The printouts to hand in are: (Make sure you know which variable is the explanatory variable and which variable is the response variable before you start the analysis.)
1. The data set itself.
Data> Display Data
Select the data values
2. Scatterplot
Graph> Scatterplot> Simple
Select the response variable for the y-variable Select the explanatory variable for the x-variable
3. Fitted straight line
Stat> Regression> Fitted line plot
Select the response variable (y)
Select the explanatory (predictor) variable (x)
4. Residual plot of residuals versus fits.
Stat > Regression > Regression > Fit Regression Model
Put in Responses (the dependent variable, y) and Continuous Predictors (the independent variable, x) In dialog box click on graphs, then check the box for residuals versus fits.
You need the graph as well as the Regression Analysis in the session window.
5. Regression Analysis Statistics along with statistics for each individual observation
Stat> Regression> Regression > Fit Regression Model
In dialog box click on results, where it says fits and diagnostics change the drop down menu to For all observations.
You only need the Regression Analysis in the session window.
From the printouts, answer the following questions on a separate piece of paper:
1. A description of your data set. i.e where you got it, how you collected it, why do you think there might be a
linear relationship between the two variables? Include the URL.
2. What is your explanatory variable and what is your response variable?
3. What is the least squares regression equation?
4. Give a predicted value of y for a value of the explanatory variable which is not an actual observation in your data set.
5. What is the coefficient of determination, r2. Explain the meaning of r2 in relation to your analysis.
6. What is the correlation coefficient, r? Interpret r.
7. Based on the residual plot, does there seem to be a linear relationship between the two variables you are analyzing? Explain.

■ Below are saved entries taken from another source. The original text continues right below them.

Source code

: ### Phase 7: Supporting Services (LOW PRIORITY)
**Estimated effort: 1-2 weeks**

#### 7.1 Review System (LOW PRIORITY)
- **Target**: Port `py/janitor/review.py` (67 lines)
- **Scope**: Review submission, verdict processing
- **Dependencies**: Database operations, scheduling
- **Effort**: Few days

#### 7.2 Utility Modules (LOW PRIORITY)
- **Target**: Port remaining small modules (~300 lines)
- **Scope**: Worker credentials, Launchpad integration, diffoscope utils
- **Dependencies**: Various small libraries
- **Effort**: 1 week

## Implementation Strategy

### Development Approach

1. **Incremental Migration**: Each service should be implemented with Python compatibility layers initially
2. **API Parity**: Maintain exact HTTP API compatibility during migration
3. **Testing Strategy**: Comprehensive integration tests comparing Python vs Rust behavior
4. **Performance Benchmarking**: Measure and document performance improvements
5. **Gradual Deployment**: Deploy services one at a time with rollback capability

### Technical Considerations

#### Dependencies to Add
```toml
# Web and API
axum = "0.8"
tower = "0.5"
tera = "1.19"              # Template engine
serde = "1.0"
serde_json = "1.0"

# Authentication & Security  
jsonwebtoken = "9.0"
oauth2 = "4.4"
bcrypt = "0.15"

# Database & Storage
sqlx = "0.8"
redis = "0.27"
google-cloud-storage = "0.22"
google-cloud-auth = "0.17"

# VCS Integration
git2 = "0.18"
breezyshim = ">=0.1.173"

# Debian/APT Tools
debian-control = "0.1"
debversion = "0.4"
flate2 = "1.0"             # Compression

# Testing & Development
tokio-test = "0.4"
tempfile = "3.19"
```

8. For your tenth observation, what is the residual?
9. Which observations are outliers and/or influential observations?
If there are none, state that there are no outliers and/or influential observations.
For each outlier, give the value of the explanatory variable, the value of the observed response variable and the standardized residual score.
For each influential observation, give the value of the explanatory variable and the observed response variable.
(Note: You need to look back at your data to find the explanatory variable for the observation that is an outlier or influential observation.)